なにより、プロジェクトを終えて、チームのメンバーの開発への姿勢が前向きだったことに感動したとのことでした。

他方、「E-AGILITY Conference 2010」では、中山嘉之さんが、ユーザー企業の情報システム部門からの視点で、反復開発を採用したシステム開発について発表しました。

  • システムの完成前に会社名が・・・。(中山さんの会社は合併などしているので、システム開発中に会社名が変わることもあった。変化への対応が重要ですね。)
  • テストデータ作成チームが鍵 (開発の期間中、テストデータ作成チームを編成して、反復開発のテストを支援している。このチームがあるおかげで、プロジェクト進行状況の妥当性が担保される。)
  • UMLなどの共通の土台を踏まえての対話が重要 (ユーザー、システム開発者が意味を取り違えることなく対話するためにも、UMLなどで共通の土台をつくることが重要だ。)
  • コラボレーションができる契約体型の必要性 (反復開発が実施できる開発体制を作るためにも、開発会社とユーザー企業間の契約体系も変化していく必要性がある。)

中山さんの講演の最後にベンダーへの要望として、「コラボレーション出来る関係づくり」「ERPを超えた付加価値づくり」をあげられていたのが印象的でした。

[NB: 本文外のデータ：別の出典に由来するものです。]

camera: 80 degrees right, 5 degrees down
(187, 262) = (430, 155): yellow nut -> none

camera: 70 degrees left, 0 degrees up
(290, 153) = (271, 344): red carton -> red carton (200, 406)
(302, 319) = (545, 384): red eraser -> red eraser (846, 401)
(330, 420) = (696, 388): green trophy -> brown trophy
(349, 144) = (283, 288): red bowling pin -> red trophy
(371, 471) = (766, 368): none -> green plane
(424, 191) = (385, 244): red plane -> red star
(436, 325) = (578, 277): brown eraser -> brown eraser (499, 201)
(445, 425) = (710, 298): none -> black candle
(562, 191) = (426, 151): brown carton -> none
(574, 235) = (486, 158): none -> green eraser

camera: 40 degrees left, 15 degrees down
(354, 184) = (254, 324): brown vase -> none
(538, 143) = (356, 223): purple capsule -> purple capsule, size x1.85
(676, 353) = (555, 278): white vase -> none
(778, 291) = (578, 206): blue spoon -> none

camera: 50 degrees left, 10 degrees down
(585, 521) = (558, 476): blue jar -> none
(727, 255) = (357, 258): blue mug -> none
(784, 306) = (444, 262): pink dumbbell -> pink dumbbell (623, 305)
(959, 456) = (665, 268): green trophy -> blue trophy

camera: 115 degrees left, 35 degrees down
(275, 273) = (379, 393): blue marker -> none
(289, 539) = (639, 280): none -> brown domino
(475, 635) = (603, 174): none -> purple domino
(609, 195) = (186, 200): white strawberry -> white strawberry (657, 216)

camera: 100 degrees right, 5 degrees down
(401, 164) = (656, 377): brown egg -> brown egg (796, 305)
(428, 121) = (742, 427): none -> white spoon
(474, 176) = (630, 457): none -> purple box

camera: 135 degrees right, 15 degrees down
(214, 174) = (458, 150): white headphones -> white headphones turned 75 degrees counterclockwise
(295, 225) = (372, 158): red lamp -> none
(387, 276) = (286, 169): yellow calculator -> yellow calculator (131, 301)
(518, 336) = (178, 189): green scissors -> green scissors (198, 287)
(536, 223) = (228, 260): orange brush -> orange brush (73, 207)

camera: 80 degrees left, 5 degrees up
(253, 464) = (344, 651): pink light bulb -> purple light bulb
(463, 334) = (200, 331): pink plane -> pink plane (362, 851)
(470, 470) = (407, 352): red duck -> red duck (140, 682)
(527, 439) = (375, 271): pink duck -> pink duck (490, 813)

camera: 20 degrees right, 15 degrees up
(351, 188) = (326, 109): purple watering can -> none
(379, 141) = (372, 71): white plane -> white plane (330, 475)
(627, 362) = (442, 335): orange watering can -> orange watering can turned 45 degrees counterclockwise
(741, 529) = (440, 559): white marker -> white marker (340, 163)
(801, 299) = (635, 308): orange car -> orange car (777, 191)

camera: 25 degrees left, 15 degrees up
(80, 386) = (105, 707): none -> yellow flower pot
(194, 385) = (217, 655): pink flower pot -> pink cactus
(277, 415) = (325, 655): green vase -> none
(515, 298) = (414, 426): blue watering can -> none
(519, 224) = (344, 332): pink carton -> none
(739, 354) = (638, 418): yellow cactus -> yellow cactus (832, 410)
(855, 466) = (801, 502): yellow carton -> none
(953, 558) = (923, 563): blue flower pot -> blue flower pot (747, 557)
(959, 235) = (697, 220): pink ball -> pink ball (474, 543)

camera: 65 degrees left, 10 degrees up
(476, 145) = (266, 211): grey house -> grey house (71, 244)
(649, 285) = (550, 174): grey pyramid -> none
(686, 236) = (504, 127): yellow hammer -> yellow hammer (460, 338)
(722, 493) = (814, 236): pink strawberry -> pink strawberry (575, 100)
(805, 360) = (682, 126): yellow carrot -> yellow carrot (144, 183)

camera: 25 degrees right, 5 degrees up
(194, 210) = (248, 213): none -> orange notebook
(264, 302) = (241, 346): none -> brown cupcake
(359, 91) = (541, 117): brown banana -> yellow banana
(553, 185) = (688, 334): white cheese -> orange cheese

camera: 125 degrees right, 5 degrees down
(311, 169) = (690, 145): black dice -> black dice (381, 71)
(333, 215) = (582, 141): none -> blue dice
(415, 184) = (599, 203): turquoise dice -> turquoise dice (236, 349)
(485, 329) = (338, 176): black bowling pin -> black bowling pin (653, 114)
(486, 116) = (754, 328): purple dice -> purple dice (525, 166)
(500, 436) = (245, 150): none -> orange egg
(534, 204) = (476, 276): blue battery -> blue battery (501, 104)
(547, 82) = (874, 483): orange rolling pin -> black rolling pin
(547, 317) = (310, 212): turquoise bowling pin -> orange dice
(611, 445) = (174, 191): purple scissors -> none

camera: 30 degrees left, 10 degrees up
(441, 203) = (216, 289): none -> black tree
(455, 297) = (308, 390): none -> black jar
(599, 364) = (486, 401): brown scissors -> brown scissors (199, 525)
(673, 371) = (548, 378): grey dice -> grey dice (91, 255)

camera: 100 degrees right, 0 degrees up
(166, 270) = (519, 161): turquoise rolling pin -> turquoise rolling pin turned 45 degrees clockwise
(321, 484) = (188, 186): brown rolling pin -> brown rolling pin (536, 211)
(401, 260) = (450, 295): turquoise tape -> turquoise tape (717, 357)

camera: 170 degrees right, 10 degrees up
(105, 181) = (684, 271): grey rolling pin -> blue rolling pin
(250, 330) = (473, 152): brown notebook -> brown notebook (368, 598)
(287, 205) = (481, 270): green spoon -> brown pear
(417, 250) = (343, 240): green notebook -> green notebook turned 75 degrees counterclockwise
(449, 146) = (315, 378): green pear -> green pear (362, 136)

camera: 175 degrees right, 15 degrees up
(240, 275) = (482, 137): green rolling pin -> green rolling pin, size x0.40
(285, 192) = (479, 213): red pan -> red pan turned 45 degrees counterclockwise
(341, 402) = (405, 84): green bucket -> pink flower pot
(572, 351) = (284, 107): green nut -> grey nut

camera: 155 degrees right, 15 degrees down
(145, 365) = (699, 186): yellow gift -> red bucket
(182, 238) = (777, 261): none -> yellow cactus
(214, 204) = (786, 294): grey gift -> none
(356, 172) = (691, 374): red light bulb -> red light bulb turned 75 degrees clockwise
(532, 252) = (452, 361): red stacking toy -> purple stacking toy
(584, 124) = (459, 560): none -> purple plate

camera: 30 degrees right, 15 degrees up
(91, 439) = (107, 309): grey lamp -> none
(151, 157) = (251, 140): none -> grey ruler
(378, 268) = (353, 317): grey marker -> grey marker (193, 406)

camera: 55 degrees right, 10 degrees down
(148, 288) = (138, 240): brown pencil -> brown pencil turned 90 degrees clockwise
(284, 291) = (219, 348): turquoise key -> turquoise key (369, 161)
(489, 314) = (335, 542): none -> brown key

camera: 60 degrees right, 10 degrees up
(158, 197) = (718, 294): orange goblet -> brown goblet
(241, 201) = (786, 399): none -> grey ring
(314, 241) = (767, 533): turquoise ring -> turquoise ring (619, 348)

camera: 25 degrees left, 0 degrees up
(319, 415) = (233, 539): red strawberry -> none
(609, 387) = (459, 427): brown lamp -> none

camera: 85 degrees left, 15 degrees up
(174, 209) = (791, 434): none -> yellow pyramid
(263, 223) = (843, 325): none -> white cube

お二方の講演を聞いて感じたのは、ベンダー、ユーザー企業と立場は異なっていても、同じ方向性を向いて進んでいるんだということでした。それは、価値を生み出すソフトウェア開発であり、また、様々な障壁を乗り越えて価値感の共有ができる開発体制チーム作りでした。こうした実例が日本からも出てきていることを知り、日本のソフトウェア開発現場が変化しつつあるということを実感しました。